To further eliminate suspected strongholds, the Air Force dropped a 2,000-pound bomb this morning, demolished a building described as a Baath Party headquarters, according to a 1st Brigade staff officer.
Commanders continued to voice astonishment at the size and proliferation of arms caches around Najaf. The 2nd Brigade, near the Euphrates, found what was described as a "mine production facility" in the Kufah Technical Institute, along with more than 1,300 mines.
In the Najaf Agricultural Institute, beneath a row of gum trees on the southern edge of the city, soldiers laid out weapons discovered in tidy row houses that appeared to be owned by institute researchers or agronomists, but had recently been converted into an arsenal that included mortar rounds, grenades, illumination shells and ammunition ranging from large-caliber antiaircraft rounds to shotgun shells.
"They were in the school and in the houses and on buses. We found an AK-47 behind the bed headboards of every house," said Sgt. Jeffrey Smith, 39, of Worthington, W. Va. An Army D-9 bulldozer was dispatched to crush the weapons beneath its tracks, and then dig a pit in which munitions were to be detonated with plastic explosives.
Soldiers now occupying the institute described the cat-and-mouse games being played by Fedayeen militia forces hiding in the housing warren just across Highway 9. For the past two days, at what Smith called "the witching hour, just before sunset," an Iraqi civilian emerged on the street and sprinted toward the Americans in the institute compound.
When Army snipers opened up, killing the charging civilian, Fedayeen gunners fired at the muzzle flashes. Smith said his men replied with a barrage of confiscated rocket-propelled grenades. U.S. commanders are trying to dominate the city not only with a strong military presence but also with psychological tactics. A large equestrian statue of President Saddam Hussein, sword hoisted overhead, is targeted for ostentatious destruction by engineers with plastic explosives, said Col. Ben Hodges, commander of the 1st Brigade.
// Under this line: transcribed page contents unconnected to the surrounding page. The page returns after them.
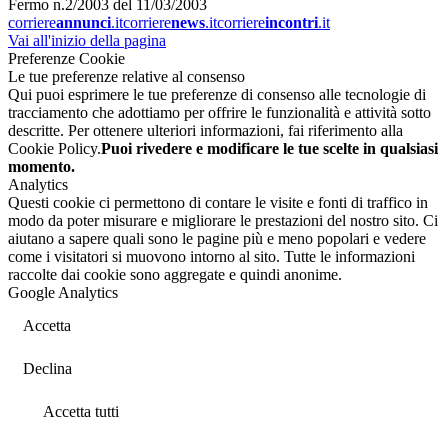
Fermo n.2/2003 del 11/03/2003
corriere
annunci
.it
corriere
news
.it
corriere
incontri
.it
Vai all'inizio della pagina
Preferenze Cookie
Le tue preferenze relative al consenso
Qui puoi esprimere le tue preferenze di consenso alle tecnologie di
tracciamento che adottiamo per offrire le funzionalità e attività sotto
descritte. Per ottenere ulteriori informazioni, fai riferimento alla
Cookie Policy.
Puoi rivedere e modificare le tue scelte in qualsiasi
momento.
Analytics
Questi cookie ci permettono di contare le visite e fonti di traffico in
modo da poter misurare e migliorare le prestazioni del nostro sito. Ci
aiutano a sapere quali sono le pagine più e meno popolari e vedere
come i visitatori si muovono intorno al sito. Tutte le informazioni
raccolte dai cookie sono aggregate e quindi anonime.
Google Analytics
Accetta
Declina
Accetta tutti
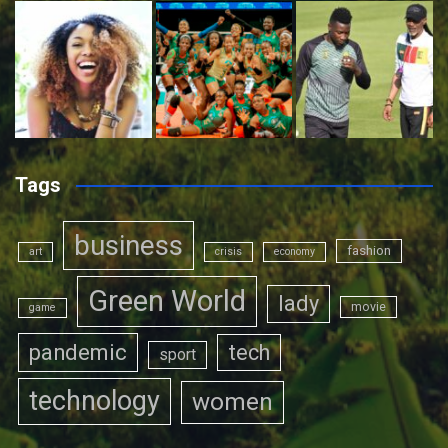
Tags
business
fashion
art
crisis
economy
Green World
lady
movie
game
pandemic
tech
sport
technology
women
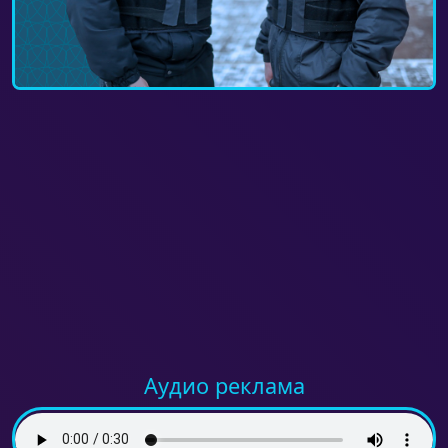
Аудио реклама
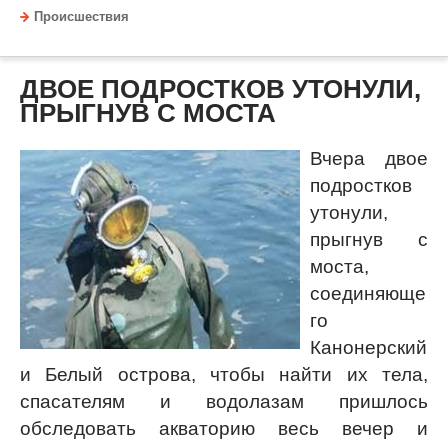
Происшествия
ДВОЕ ПОДРОСТКОВ УТОНУЛИ,
ПРЫГНУВ С МОСТА
Вчера двое
подростков
утонули,
прыгнув с
моста,
соединяюще
го
Канонерский
и Белый острова, чтобы найти их тела,
спасателям и водолазам пришлось
обследовать акваторию весь вечер и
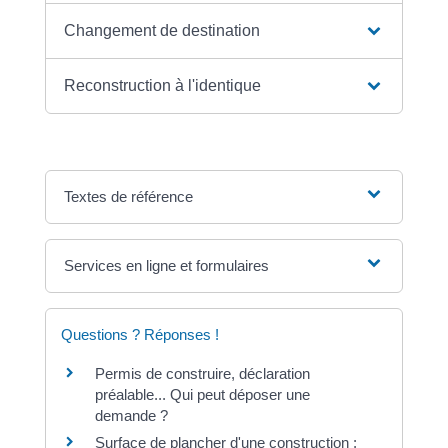
Changement de destination
Reconstruction à l'identique
Textes de référence
Services en ligne et formulaires
Questions ? Réponses !
Permis de construire, déclaration
préalable... Qui peut déposer une
demande ?
Surface de plancher d'une construction :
Leaflet drops also were scheduled over Najaf, with small fliers warning in Arabic, "For your safety, stay away from military forces and targets." The flip side shows drawings of hand-holding children and the Ali tomb: "We are only here to destroy military targets, not the Iraqi people."
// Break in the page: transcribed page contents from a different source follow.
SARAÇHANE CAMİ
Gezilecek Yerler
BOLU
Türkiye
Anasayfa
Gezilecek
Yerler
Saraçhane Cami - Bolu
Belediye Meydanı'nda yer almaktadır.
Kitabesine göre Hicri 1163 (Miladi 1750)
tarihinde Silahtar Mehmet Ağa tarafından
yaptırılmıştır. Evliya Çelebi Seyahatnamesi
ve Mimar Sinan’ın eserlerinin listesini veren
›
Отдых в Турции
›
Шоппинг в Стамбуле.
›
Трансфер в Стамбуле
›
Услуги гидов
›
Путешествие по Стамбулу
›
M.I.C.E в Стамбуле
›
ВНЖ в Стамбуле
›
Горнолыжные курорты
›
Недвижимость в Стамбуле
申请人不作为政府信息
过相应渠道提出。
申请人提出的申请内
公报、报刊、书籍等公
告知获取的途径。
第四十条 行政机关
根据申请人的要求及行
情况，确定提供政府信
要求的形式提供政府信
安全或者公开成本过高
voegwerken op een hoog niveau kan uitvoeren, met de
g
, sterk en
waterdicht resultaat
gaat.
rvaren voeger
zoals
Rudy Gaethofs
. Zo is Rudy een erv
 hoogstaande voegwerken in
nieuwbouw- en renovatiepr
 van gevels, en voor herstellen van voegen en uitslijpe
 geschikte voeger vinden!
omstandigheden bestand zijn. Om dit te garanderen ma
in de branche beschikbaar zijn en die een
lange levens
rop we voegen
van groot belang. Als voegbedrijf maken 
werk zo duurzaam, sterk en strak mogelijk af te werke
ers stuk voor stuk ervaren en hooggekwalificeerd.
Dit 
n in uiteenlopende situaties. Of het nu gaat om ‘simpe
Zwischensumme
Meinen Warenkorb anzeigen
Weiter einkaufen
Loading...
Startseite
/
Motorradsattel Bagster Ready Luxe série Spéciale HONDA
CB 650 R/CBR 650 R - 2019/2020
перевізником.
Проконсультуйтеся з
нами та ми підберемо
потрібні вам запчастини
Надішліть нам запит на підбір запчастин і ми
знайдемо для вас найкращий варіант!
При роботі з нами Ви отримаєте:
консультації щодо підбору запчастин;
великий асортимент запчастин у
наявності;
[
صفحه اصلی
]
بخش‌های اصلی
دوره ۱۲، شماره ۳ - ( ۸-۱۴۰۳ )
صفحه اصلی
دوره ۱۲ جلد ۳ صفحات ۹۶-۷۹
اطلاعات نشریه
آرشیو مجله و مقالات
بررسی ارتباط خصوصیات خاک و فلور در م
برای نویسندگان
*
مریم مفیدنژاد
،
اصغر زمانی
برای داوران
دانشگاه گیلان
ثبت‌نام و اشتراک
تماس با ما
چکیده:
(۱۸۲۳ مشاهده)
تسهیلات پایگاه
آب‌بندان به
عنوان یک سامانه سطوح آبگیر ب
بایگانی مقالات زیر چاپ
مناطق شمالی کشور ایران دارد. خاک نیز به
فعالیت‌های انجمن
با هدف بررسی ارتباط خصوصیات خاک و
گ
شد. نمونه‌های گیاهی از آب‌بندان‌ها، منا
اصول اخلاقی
A former Iraqi military officer from this area, who now works for the Army, noted that Najaf was a center of Shiite rebellion after the Persian Gulf War 12 years ago, but Hussein had crushed the insurrection and levied bloody reprisals.
"Most of the people here hate the regime," the former officer said. "But the people here had a hard lesson from '91. Until they see that Saddam Hussein and the regime are going to fall, they will be cautious. . . . If we make them feel like human beings, they will support us. Don't think this takes a couple hours. The regime has been in charge for 35 years."
Tactics refined here are considered preparation for what could be a much bigger fight to come. "All these things we're learning in Najaf," Hughes said, "are going to be golden when we get to Baghdad."